The controversial bill that would give corporations in Oklahoma the legal right to hide pollution from the public’s eyes won overwhelming approval this week in a state house committee.
The House Energy and Natural Resources Committee voted 14-3 to send SB 1003 to the full house for a vote. The bill is the measure that would allow corporations to keep environmental, health and safety audits from public or court view. It would include all chemical and energy companies.
Known as the Oklahoma Environmental, Health and Safety Audit Privilege Act, it was approved in the Senate on a 36-7 vote as OK
Energy Today reported earlier this month.
Here’s how the committee vote in the House went:
YEAS: 14
Caldwell (T) Davis Hill Kannady
Luttrell Martinez May McBride
McDugle O’Donnell Pfeiffer Sneed
Steagall Taylor
NAYS: 3
Bell Dunnington Virgin
But the measure is facing opposition from journalists and environmentalists alike. Former Oologa Lake Leader publisher John Wylie recently wrote against the measure in a blog posting and spoke of it in an interview on Public Radio Tulsa, KWGS.

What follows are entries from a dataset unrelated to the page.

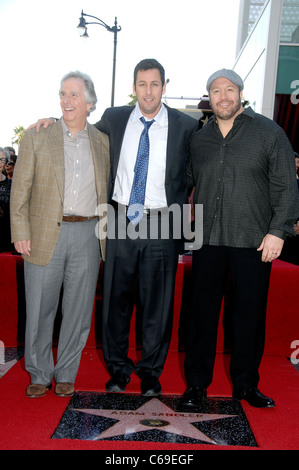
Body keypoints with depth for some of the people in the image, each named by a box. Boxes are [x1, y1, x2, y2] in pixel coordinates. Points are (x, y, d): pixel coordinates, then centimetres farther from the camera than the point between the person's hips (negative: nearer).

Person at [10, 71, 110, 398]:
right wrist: (20, 233, -6)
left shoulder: (103, 143, 10)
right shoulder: (36, 137, 4)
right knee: (39, 309, 6)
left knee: (78, 310, 8)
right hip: (45, 234, -1)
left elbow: (107, 190, 15)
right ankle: (39, 374, 26)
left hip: (88, 236, 2)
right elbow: (20, 189, 1)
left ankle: (66, 374, 26)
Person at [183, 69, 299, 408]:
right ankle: (197, 382, 22)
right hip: (207, 240, 2)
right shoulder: (198, 139, 12)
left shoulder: (268, 132, 3)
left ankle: (245, 383, 25)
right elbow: (184, 184, 19)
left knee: (250, 313, 6)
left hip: (253, 242, -2)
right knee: (202, 312, 7)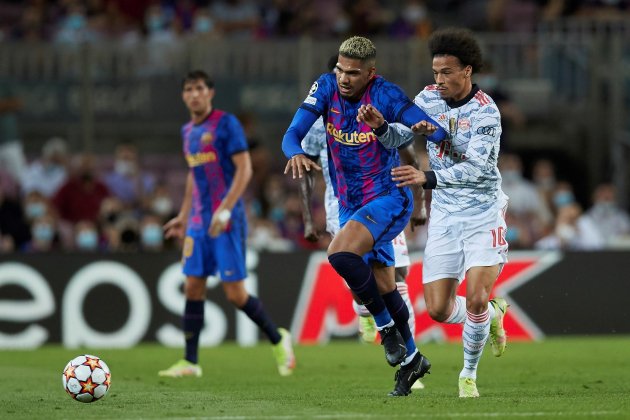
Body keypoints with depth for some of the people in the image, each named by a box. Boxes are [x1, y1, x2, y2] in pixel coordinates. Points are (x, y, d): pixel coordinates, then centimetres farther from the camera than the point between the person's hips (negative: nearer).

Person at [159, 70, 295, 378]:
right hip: (199, 223, 7)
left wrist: (225, 209, -22)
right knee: (193, 289, 1)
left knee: (235, 295, -8)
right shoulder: (188, 131, 14)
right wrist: (183, 216, 23)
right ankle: (190, 362, 5)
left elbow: (244, 169, -14)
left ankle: (278, 339, 13)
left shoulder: (226, 123, -9)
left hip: (226, 221, -7)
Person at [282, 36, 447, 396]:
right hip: (351, 204, 6)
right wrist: (297, 153, -35)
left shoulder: (385, 95, -18)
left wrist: (429, 130, -46)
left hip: (389, 199, -6)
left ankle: (387, 326, -9)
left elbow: (441, 136, -22)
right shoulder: (327, 87, -5)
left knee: (340, 254, -28)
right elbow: (293, 134, -11)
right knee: (383, 288, 12)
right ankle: (411, 358, 30)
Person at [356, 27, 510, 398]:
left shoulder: (486, 112, -17)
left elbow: (475, 167, -27)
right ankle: (492, 315, 30)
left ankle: (469, 374, 7)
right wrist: (381, 125, -18)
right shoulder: (429, 98, 0)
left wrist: (428, 178, -40)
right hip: (444, 216, 5)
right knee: (438, 310, -2)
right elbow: (397, 140, 5)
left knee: (475, 299, -17)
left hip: (483, 214, -5)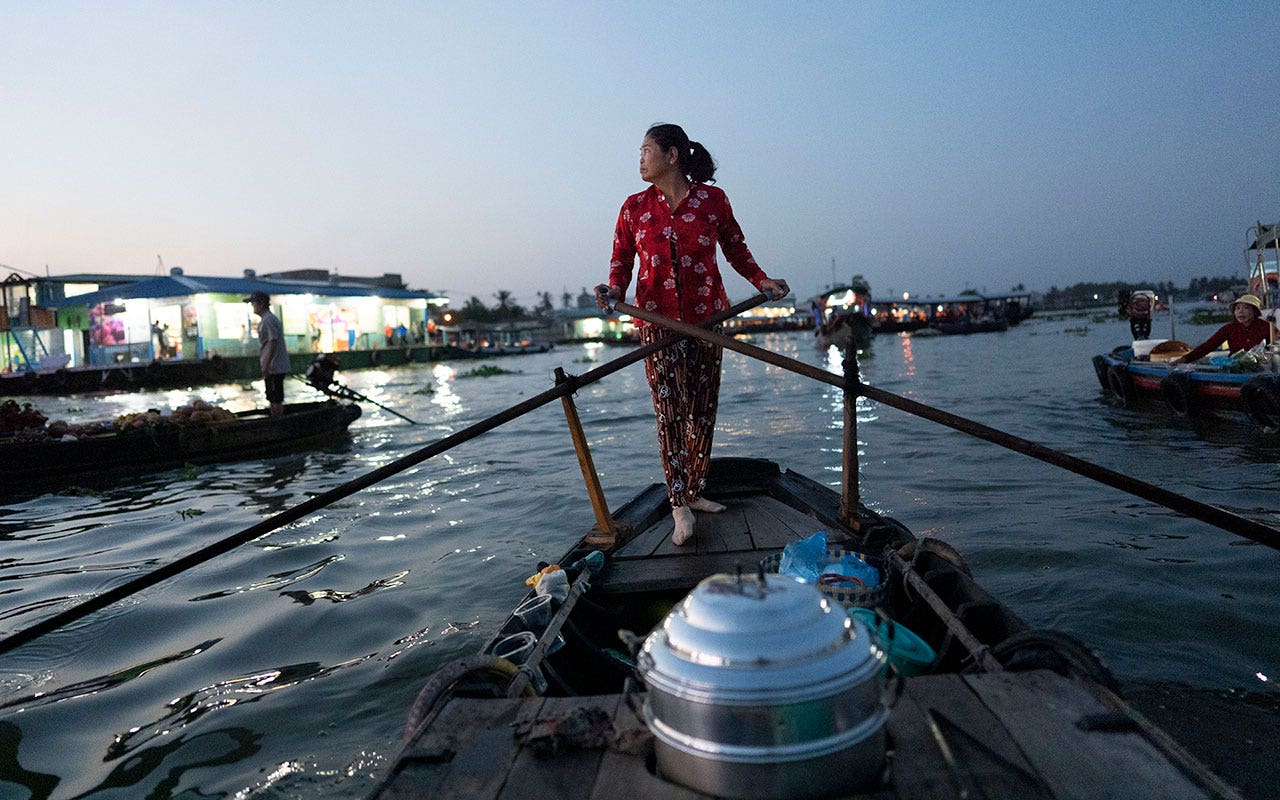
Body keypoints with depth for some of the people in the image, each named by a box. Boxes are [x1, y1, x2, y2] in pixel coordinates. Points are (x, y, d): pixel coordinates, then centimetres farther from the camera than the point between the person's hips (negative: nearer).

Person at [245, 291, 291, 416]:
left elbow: (273, 342, -21)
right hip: (272, 368, 11)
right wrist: (265, 366, 22)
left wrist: (266, 366, -22)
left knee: (276, 399, -6)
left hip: (274, 367, -11)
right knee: (272, 398, 16)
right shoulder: (264, 319, 18)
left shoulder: (268, 320, -15)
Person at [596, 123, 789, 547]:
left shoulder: (712, 199, 1)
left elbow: (735, 249, 13)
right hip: (658, 319, -1)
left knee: (702, 410, 7)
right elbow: (621, 259, 5)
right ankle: (679, 505, -7)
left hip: (707, 316, 1)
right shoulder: (635, 207, 4)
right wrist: (614, 290, -14)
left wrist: (762, 281, 1)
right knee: (669, 410, -8)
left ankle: (694, 492, 21)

Click here to listen to his comments on radio.
This is what he wrote on his blog.
The War over SB 1003 (Environmental Audit Immunity)
Opinion is so divided about SB 1003, which would shield internal corporate environmental, health and safety audits from public or court view, that combatants can’t even agree on its name.
Backers say it would entice chemical and energy industries to make safety and stringent environmental protection core corporate values. They call it an “environmental or health and safety law”.
Foes say it rewards corporate polluters who violate health and safety laws by dodging responsibility or even public disclosure.
While its official name is the “Environmental, Health and Safety Audit Privilege Act, critics call it the “Pollution Secrecy Act” or “Right to Know Nothing Bill”.
It sailed through the Senate with little notice March 14 by a 36-7 margin, with 5 senators excused, despite the act specifically excluding from the Oklahoma Open Records Act not just audits, but any documents used as exhibits or appendices or photographs—even ones not collected as audit components. Also secret would be communications “associated with an environmental or health and safety audit” (without defining “associated”), and even documents not marked as “Privileged.”